“Te cuadre o no te cuadre el Corazón de Jesús será tu padre”, gritaba allá por los años 30 y 40 del siglo pasado Luis Humberto Toral, cuencano allegado al ARNE. Había que espantar a comunistas, protestantes, masones. El ARNE, uno de los movimientos más conservadores que registra la historia ecuatoriana, era la cara visible de cientos de compatriotas que calladamente temían que se les descuadrara la vida. Muchos hogares -a modo de fetiche protector- colgaban la imagen del Sagrado Corazón de Jesús en el zaguán de su casa, en la sala, en la habitación de los hijos. Los encuentro hasta el día de hoy.
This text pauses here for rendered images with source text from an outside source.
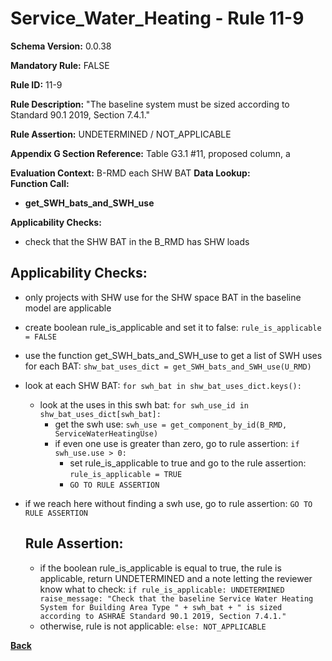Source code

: # Service_Water_Heating - Rule 11-9
**Schema Version:** 0.0.38  

**Mandatory Rule:** FALSE

**Rule ID:** 11-9

**Rule Description:** "The baseline system must be sized according to Standard 90.1 2019, Section 7.4.1."  

**Rule Assertion:** UNDETERMINED / NOT_APPLICABLE

**Appendix G Section Reference:** Table G3.1 #11, proposed column, a

**Evaluation Context:** B-RMD each SHW BAT
**Data Lookup:**   
**Function Call:** 
- **get_SWH_bats_and_SWH_use**

**Applicability Checks:**
- check that the SHW BAT in the B_RMD has SHW loads

## Applicability Checks:
- only projects with SHW use for the SHW space BAT in the baseline model are applicable
- create boolean rule_is_applicable and set it to false: `rule_is_applicable = FALSE`
- use the function get_SWH_bats_and_SWH_use to get a list of SWH uses for each BAT: `shw_bat_uses_dict = get_SWH_bats_and_SWH_use(U_RMD)`
- look at each SHW BAT: `for swh_bat in shw_bat_uses_dict.keys():`
  - look at the uses in this swh bat: `for swh_use_id in shw_bat_uses_dict[swh_bat]:`
    - get the swh use: `swh_use = get_component_by_id(B_RMD, ServiceWaterHeatingUse)`
    - if even one use is greater than zero, go to rule assertion: `if swh_use.use > 0: `
      - set rule_is_applicable to true and go to the rule assertion: `rule_is_applicable = TRUE`
      - `GO TO RULE ASSERTION`
- if we reach here without finding a swh use, go to rule assertion: `GO TO RULE ASSERTION`
      
  ## Rule Assertion:
  - if the boolean rule_is_applicable is equal to true, the rule is applicable, return UNDETERMINED and a note letting the reviewer know what to check: `if rule_is_applicable: UNDETERMINED raise_message: "Check that the baseline Service Water Heating System for Building Area Type " + swh_bat + " is sized according to ASHRAE Standard 90.1 2019, Section 7.4.1."`
  - otherwise, rule is not applicable: `else: NOT_APPLICABLE`

**[Back](../_toc.md)**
Es sorprendente, sin embargo, que este espíritu conservador aún tan arraigado en la política ecuatoriana no haya merecido un estudio de fondo por parte de los historiadores contemporáneos. Cubre este vacío el flamante premio Isabel Tobar, “La República del Sagrado Corazón. Religión, escatología y ethos conservador en Ecuador” (Universidad Andina/ Corporación Editora Nacional) de Fernando Hidalgo, investigador ecuatoriano radicado en Sevilla. Extraordinariamente respaldado por documentación de época en buena parte olvidada, el texto en clave académica y a la vez deliciosamente coloquial (“rara avis”), nos lleva por los intricados caminos de la teoría y la praxis de las ideas conservadoras, ni tan puras ni tan santas, de las que bebían no solo el ala tradicional sino los mismos liberales. Los argumentos que usa Hidalgo para resolver esta y otras tesis son versátiles y convincentes. Las categorías religiosas -dice- fueron convertidas a categorías sociológicas; toda acción humana debía estar referida en última instancia a una génesis divina; su praxis no podía quedarse en la intimidad del hogar.
Entre 1880 y 1930 los conservadores se sintieron llamados a reconstruir la nación, su identidad, al nuevo patriota. En el fondo, seguían próximos al espíritu barroco, ahora modernizado. Ni fosilizado, ni estancado, el conservadurismo tuvo caras visibles -Jacinto Jijón, Remigio Crespo Toral, Julio Tobar Donoso- que apoyaron la dinamización de la economía o la política del país desde el positivismo y la doctrina social de la Iglesia. Según Hidalgo, la irrupción del liberalismo no borró la esencia de esta tradición, como se ha creído popularmente. Abogaron por la acción comunitaria; el ciudadano virtuoso era aquel que se involucraba en asuntos comunitarios, el ego suponía plegar a una modernidad sin rumbo. Se instaba a que los empresarios se transformaran en benefactores públicos; el conservadurismo no era una creación social era connatural, según ellos, al comportamiento humano.
Tras la lectura de este interesantísimo libro queda la sensación de que el espíritu conservador sigue vigente hasta en los más profundos ayes de la actual “revolución ciudadana”. Leerlo vale de veras la pena.